TV’de süt içen okul çocuklarının kamışla içtiklerini gördüm. Neden kenarı kesilen kutudan lıkır lıkır içmezler? diye düşündüm.
Ayran, meyva suyu isteyince de çoğu yerde yanına bir de plastik kamış veriyorlar. Bazen tek kamış ince bir pakette. Bazen de garson veya tezgahtar bolca kamışın içinden bir tanesini eliyle sizin için seçiyor.
O kamışa değen, eliyle parayla da temas ediyor. Siz de ağzınıza sokuyorsunuz. Afiyet olsun. Eğer kamış tek olarak paketlenmiş ise inanılmaz bir çöp yükünü beraberinde taşıyor. Modernleşmenin beraberinde getirdiği çöp. Kamışa karşıyım kardeşim. Bundan otuz yıl kadar önce dondurmayı kepçeden külaha baş parmağı ile iteliyen dondurmacıları Milliyet’te yazmıştım. Allahtan o yaklaşım artık kayboldu. Dondurmacılar iteliyen ellerine eldiven giyiyorlar. O eldivenle ayni zamanda paraya da dokunmadıkları sürece sakınca yok.

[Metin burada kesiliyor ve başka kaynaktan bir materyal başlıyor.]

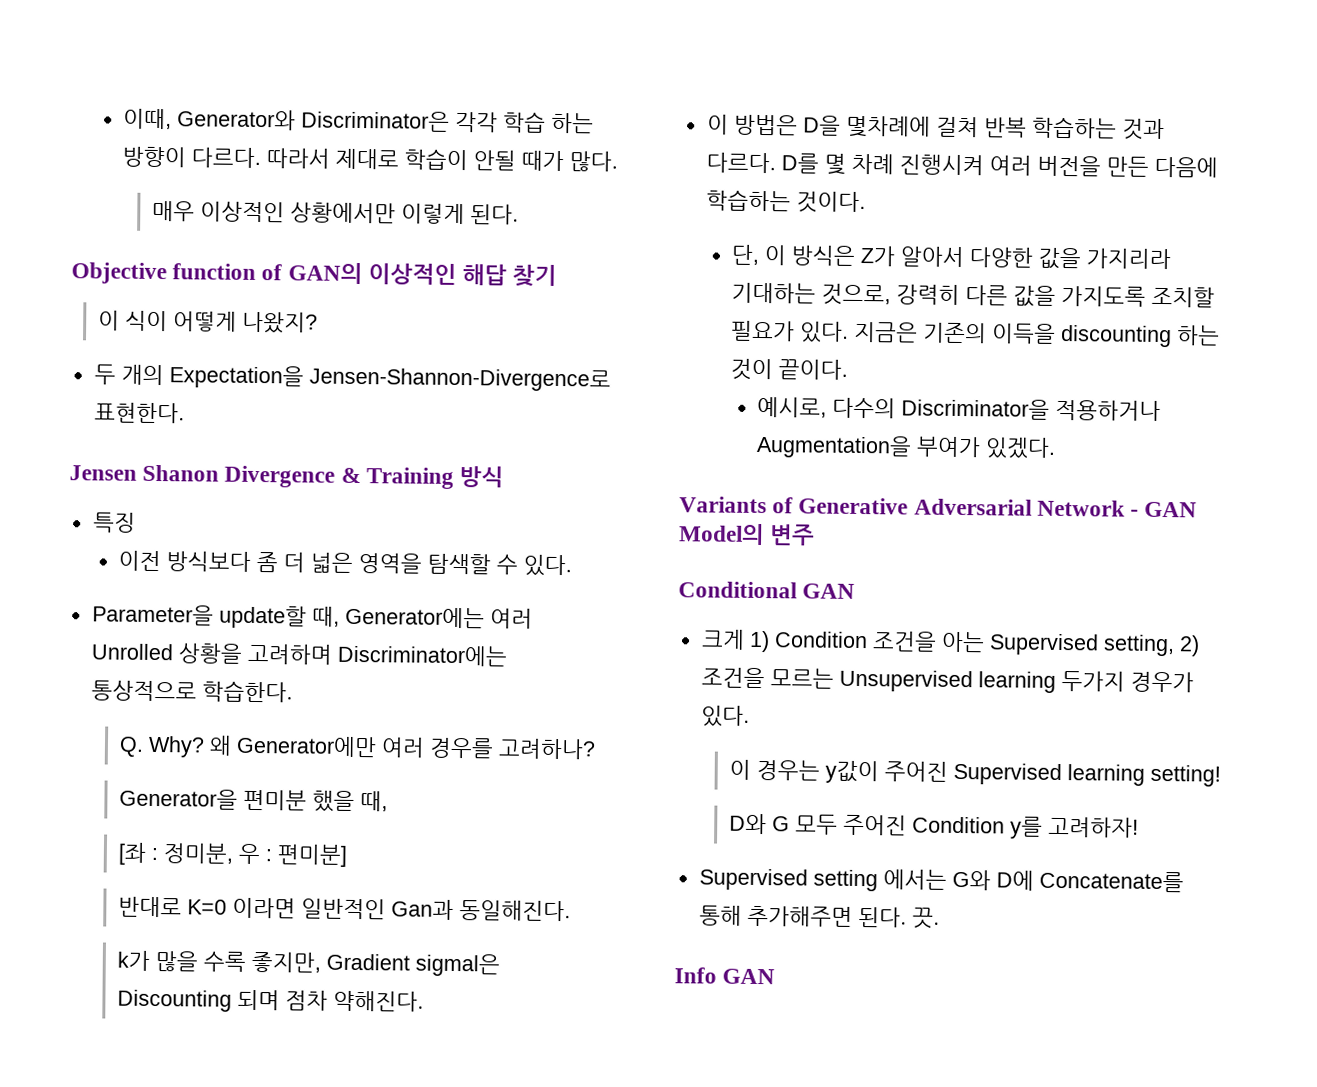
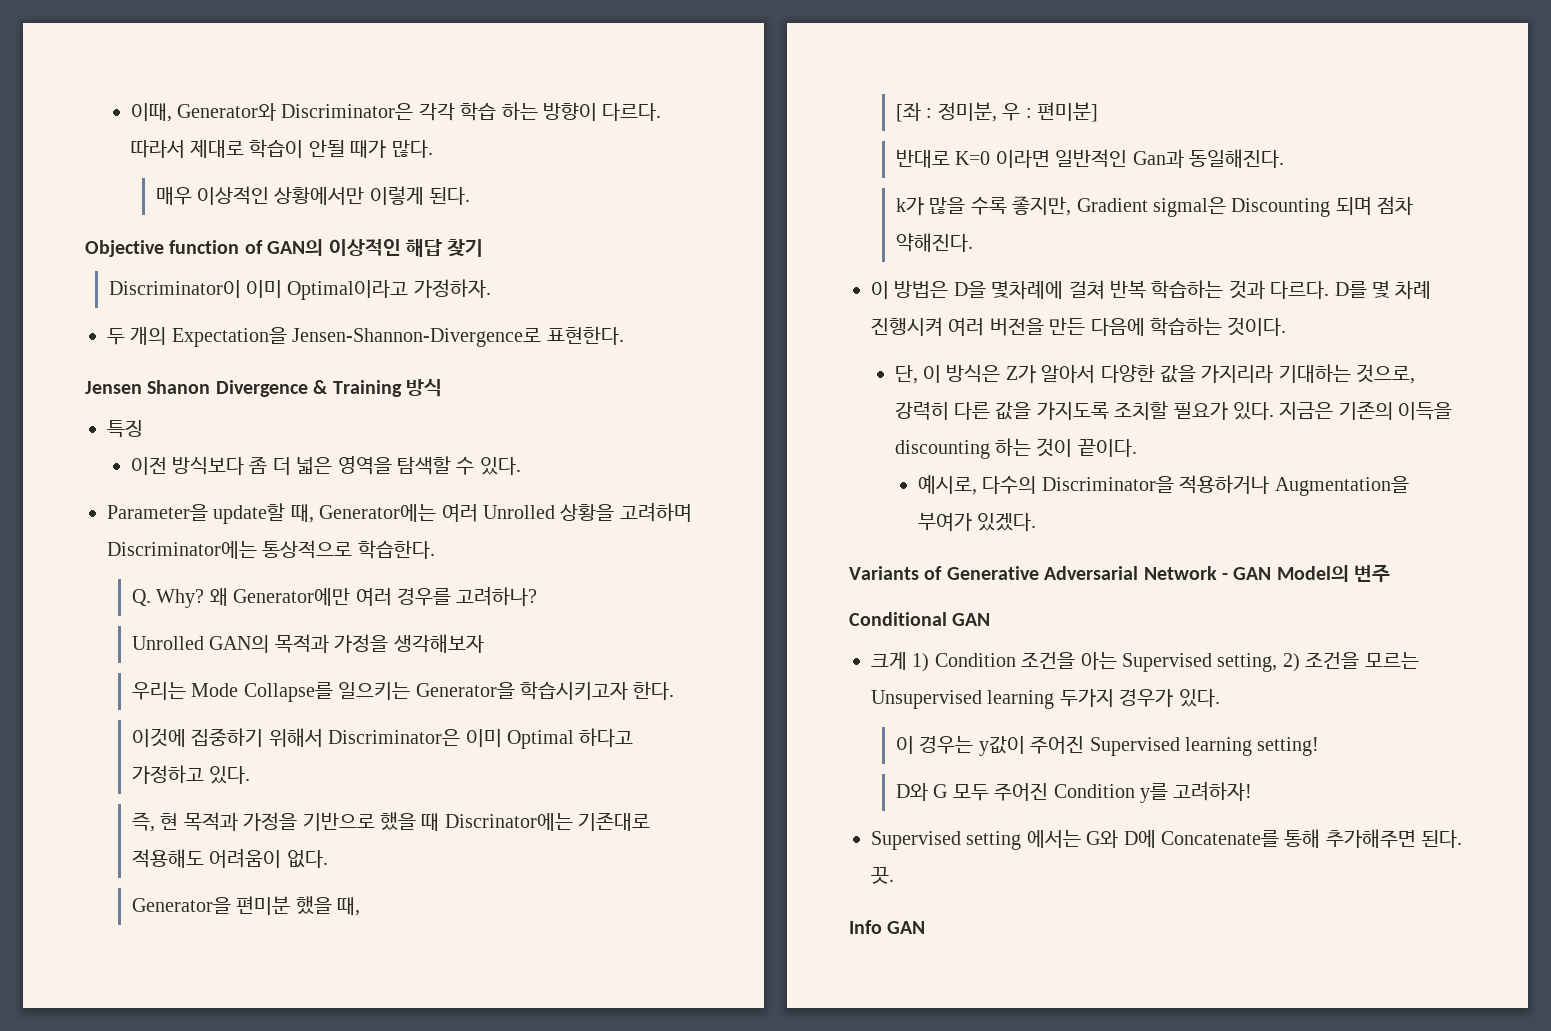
[97,310,318,334] 이 식이 어떻게 나왔지? -> [108,279,491,300] Discriminator이 이미 Optimal이라고 가정하자.
(597, 749) none -> [132,634,484,653] [132,681,675,702] [132,728,634,749] [132,765,251,784] [132,812,651,832] [132,848,328,868] // Unrolled GAN의 목적과 가정을 생각해보자 // 우리는 Mode Collapse를 일으키는 Generator을 학습시키고자 한다. // 이것에 집중하기 위해서 Discriminator은 이미 Optimal 하다고 가정하고 있다. // 즉, 현 목적과 가정을 기반으로 했을 때 Discrinator에는 기존대로 적용해도 어려움이 없다.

Ayaklara sağlık merkezlerinde falan taktırılan plastik poşetlere de (galoşlara) değineyim: 1984 de saygın bir Alman bilimsel yayını olan DMW de bu konuda bir araştırma yayınlamıştık, özetlemek zorunda kalsam: kaba temizlik açısından faydalı olabilir mikrobiyolojik açıdan değil.
***
Gandhi ile Nehru epeyce tartışmışlar. Nehru Hindistan’da sanayileşme taraftarı imiş. Gandhi sanayileşmeye karşı imiş. Nehru’nun görüşü galip gelmiş. Gandhi benim idollerimden biri. Haklı olduğunu yavaş yavaş şimdi anlıyoruz. Ne kadar basit yaşarsak o denli uzun yaşayabilir türümüz bu gezegende! Ayni nedenle file seferberliği gerekli . Bildiğimiz pazar filesi. Bazı ülkelerde plastik poşeti süpermarketlerde para ile satıyorlar. O zaman insanlar bez torba veya pazar filesi ile alışverişe çıkıyorlar. Politikacılarımızın bir birlerini yemekten vakit bulup bizde de desteklemeleri gereken bir yaklaşım. Ne zaman böylesine plastik poşetten caydıran bir genelge çıkartırlar Allah bilir.
***
Yere çöp atmaya da ürkütücü ceza veren bir genelge çıkartmazsa politikacılarımız, işimiz zor. Sadece moralize ederek pislikten kurtulamayacağız. Yola arabanızdan bir sigara izmariti atsanız cezası 1000 dolar Teksasda. Almanya’da da uygulanan bir ceza sadece 40 avro ödüyorsunuz. Korkarım yasak olmadan bu peşmürdeliğe devam edeceğiz. Turizme olan zararına da katlanacağız. Siz hertarafta poşetler uçuşan, yerlerde izmarit olan bir yerde tatil yapmak ister misiniz?
Özetle Alman Danimarkalı Amerikalı bizden daha temiz ve tertipli olduğu için yere çöp atmıyor demek yanlış. Sadece onlarca yıldır yere çöp atmanın sadece ayıp olmayıp ayni zamanda da pahalı bir cezaya neden olacağına alışmışlar. Bu algıları artık sadece yerleşmemiş ayni zamanda da alışkanlık haline gelmiş.
Bilinci geliştirmek için doğanın içine çöp hafriyat dökenlere okkalı bir caza koyun ve bu cezanın % 70 ini de ihbar edene, resimle belgeleyene verin. Başka bir yol bilen var ise lütfen paylaşsın.
***
Çöp dökmenin ve üretmenin pahalı olduğunu kavramamız gerek. Süpermarkette cafcaflı paketin içinden alacağınızı alın ve çöpü orada bırakın birkaç ay içinde firmalar daha basit ambalajlamaya geçeceklerdir. Çünkü onların da o çöpü atmaları paraya malolur ve artan maliyeti farkedeceklerdir.
Genelde çok iyimserim bu konularda. Toplumsal bilinç denilen şey yavaş gelişiyor gibi görülse de bir doyum noktasına erişince çok çabuk netice alıyor. Elimizde yeter teknoloji var, hayallerimizi gerçeğe dönüştürmek için.